The story of Zaytoun is a buddy road movie of sorts. Israeli fighter pilot Yoni parachutes himself out of his crashing plane, into the hands of Palestinian rebels in Beirut. It is Lebanon in the months leading up to the 1982 war between Israel and Lebanon, when the PLO had set up headquarters in the country and many Palestinians had escaped there, unwelcome and living in camps. The rebels assign the task of safeguarding this precious hostage to a group of Palestinian children, and their dog Churchill. Within the group, young Fahed (self-nicknamed Zico, after his favorite soccer player) is the most aggressive towards Yoni, yet out of mutual desperation the two become unlikely allies in their effort to escape Beirut and return "home." While Yoni's pregnant wife and his colleagues eagerly await him, what Fahed can return to is a completely different place from the country his father and grandfather grew up in. And yet Zaytoun is a film that proves that one can go home again, can find the roots of the past, even if those may turn out to be within ourselves.

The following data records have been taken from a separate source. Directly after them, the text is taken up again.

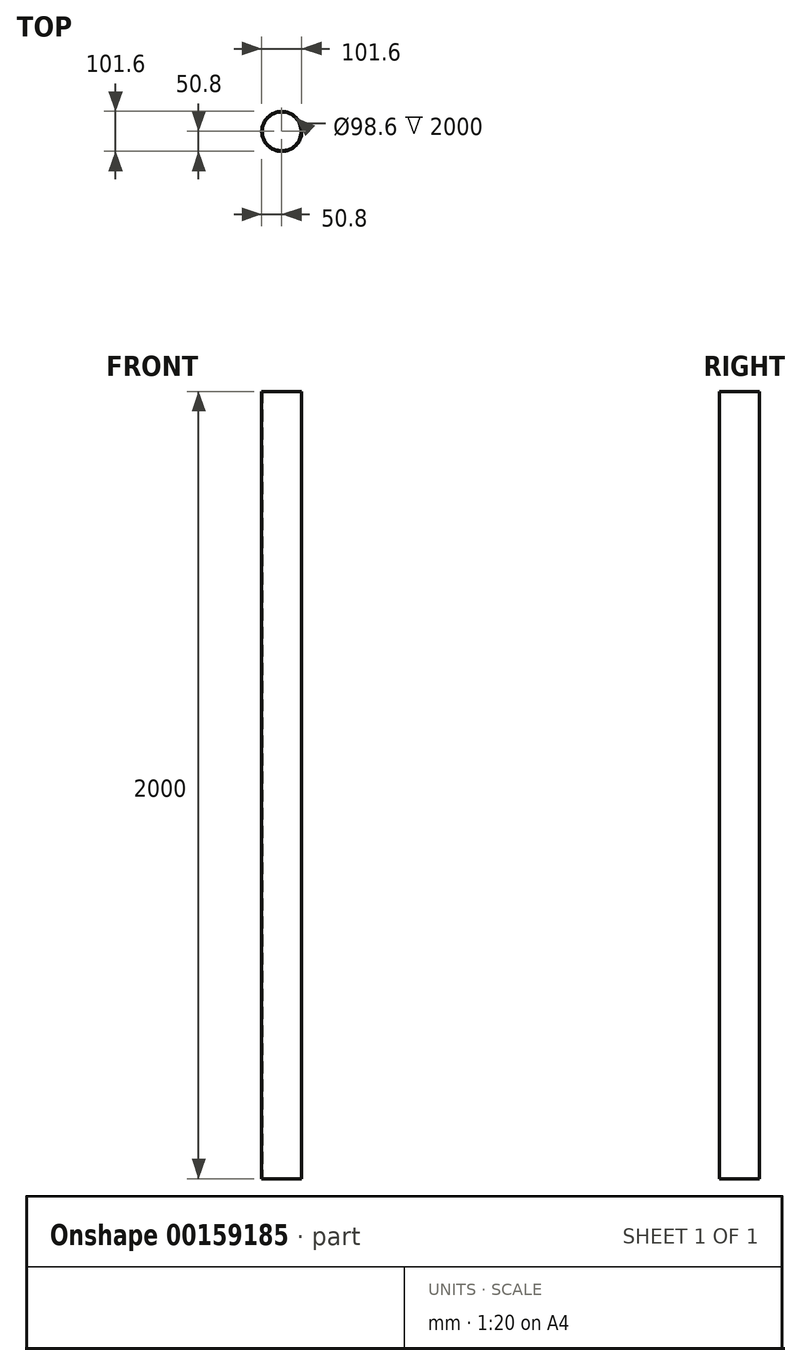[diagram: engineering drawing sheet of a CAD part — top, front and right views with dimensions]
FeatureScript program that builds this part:
annotation { "Feature Type Name" : "Feature", "Feature Type Description" : "" }
export const myFeature = defineFeature(function(context is Context, id is Id, definition is map)
    precondition{}
    {
        {
            var Q0;
            Q0=qCreatedBy(makeId("Top.planeOp"),FACE);
            var sketch = newSketch(context, id + "F0", { "sketchPlane" : qUnion([Q0])});
            skCircle(sketch, "E0", {"center": v(0, 0) * mm, "radius": 50.8 * mm});
            skCircle(sketch, "E1", {"center": v(0, 0) * mm, "radius": 49.3 * mm});
            skSolve(sketch);
        }
        {
            var Q0;
            Q0 = qSketchRegion(id + "F0", true);
            extrude(context, id + "F1", {"entities" : qUnion([Q0]), "depth" : 2000 * mm});
        }
    });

Riklis recreates 1980s Beirut in Israel for the film and its authenticity is poetic. From the painted portraits of PLO leader Arafat on the walls of the camp, to the street graffiti that read "Welcome To Hell," he offers an insight into a world some of us may have thought past, but which is only too frighteningly true these days. While we walk the narrow edge between war and peace in the Middle East, Zaytoun offers a haunting view in, complete with the human, emotional casualties we hardly find featured on the news.

The film is punctuated by some outstanding performances, like Dorff's of course, who easily shifts from absolutely lovable to weirdly seedy, but also his co-star Abdallah El Akal who plays Fahed with the métier of an actor well beyond his youth. There is Loai Nofi as the hilarious taxi driver Aboudi and Palestinian actor Ali Suliman plays a Syrian soldier in a short but wonderfully important cameo.

Of course, a film cannot exist without a great script and it took first time screenwriter Nader Rizq nearly 20 years to realize his project. But with the help of visionary producers Gareth Unwin (whose Bedlam Productions brought audiences Oscar winner The King's Speech) and Fred Ritzenberg, Rizq explores a world where our need for survival finally outwits our need for control. And the fact that a film based on a story by a Palestinian writer has been selected for the upcoming UK Jewish Film Festival in November says it all.

Zaytoun plays through Sunday Sept. 16th at TIFF and I hope with every inch of my heart that the film will be coming to a screen near all of us very soon.